Verify we have done things right

It is time to see messages flowing on IoT Hub:

  • Create another IoT Hub Device, but this time choose the Allow Insecure connections setting. Secured connections are not supported over Web Sockets, which the MQTT Webclient uses.
  • On the Device page, click the MQTT Webclient button. The client will open and automatically connect.
  • Now subscribe to the LoRaWAN© devices messages:
    • Click Add New Topic Subscription in the Subscriptions block
    • Pick any color to identify this subscription
    • Leave QoS 0
    • Use my-app/+/uplink as the topic, this will instruct IoT Hub to send you uplink messages from all devices
    • Click subscribe
  • Your subscription now appears in the Subscriptions block and the messages from your LoRaWAN© devices will start showing in the Messages block.

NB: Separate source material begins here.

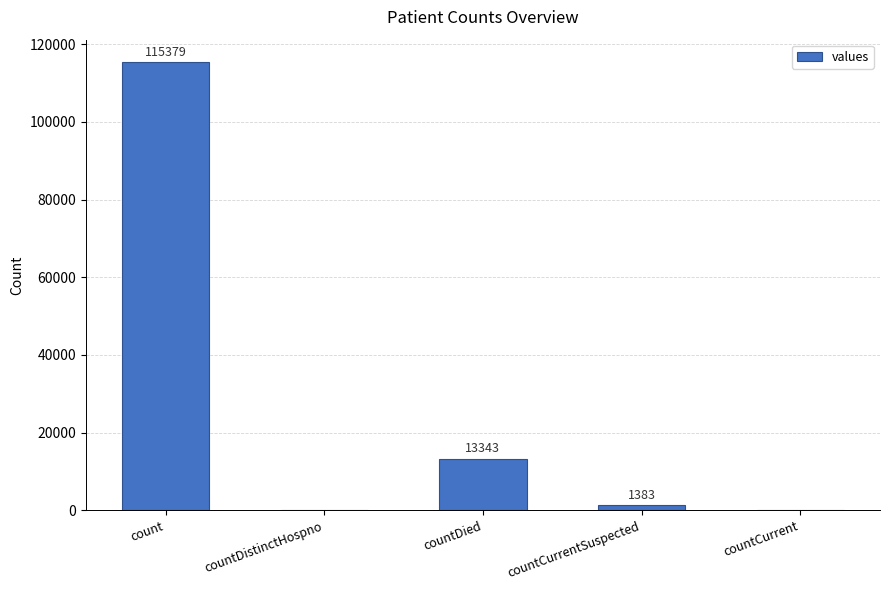

Is it true that the value at countDistinctHospno is -58790?

False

This means that messages are flowing as expected.

Going further

You could leverage the power of IoT Hub to build a dashboard to display your data in a few easy steps:

  • Start a PostgreSQL managed DB Instance and create a lora table with the following fields: time (timestamp type) and data (jsonb type)
  • Configure a Database Route to push data in there, see how to. The topic filter should be my-app/things/+/uplink. Your query should look like INSERT INTO lora (time, data) VALUES (NOW(), $PAYLOAD).
  • Start a new Scaleway Instance and setup Grafana, get inspiration from this tutorial (steps 1 to 14, do not enable the TimescaleDB option).
  • Add widgets to your dashboard, for a graph your query could look like SELECT time, data->'DevEUI_uplink'->'payload'->'batteryLevel' as batteryLevel FROM lora WHERE $__timeFilter(time).

Your LoRaWAN© devices’ data is now backed by a production-grade dashboard.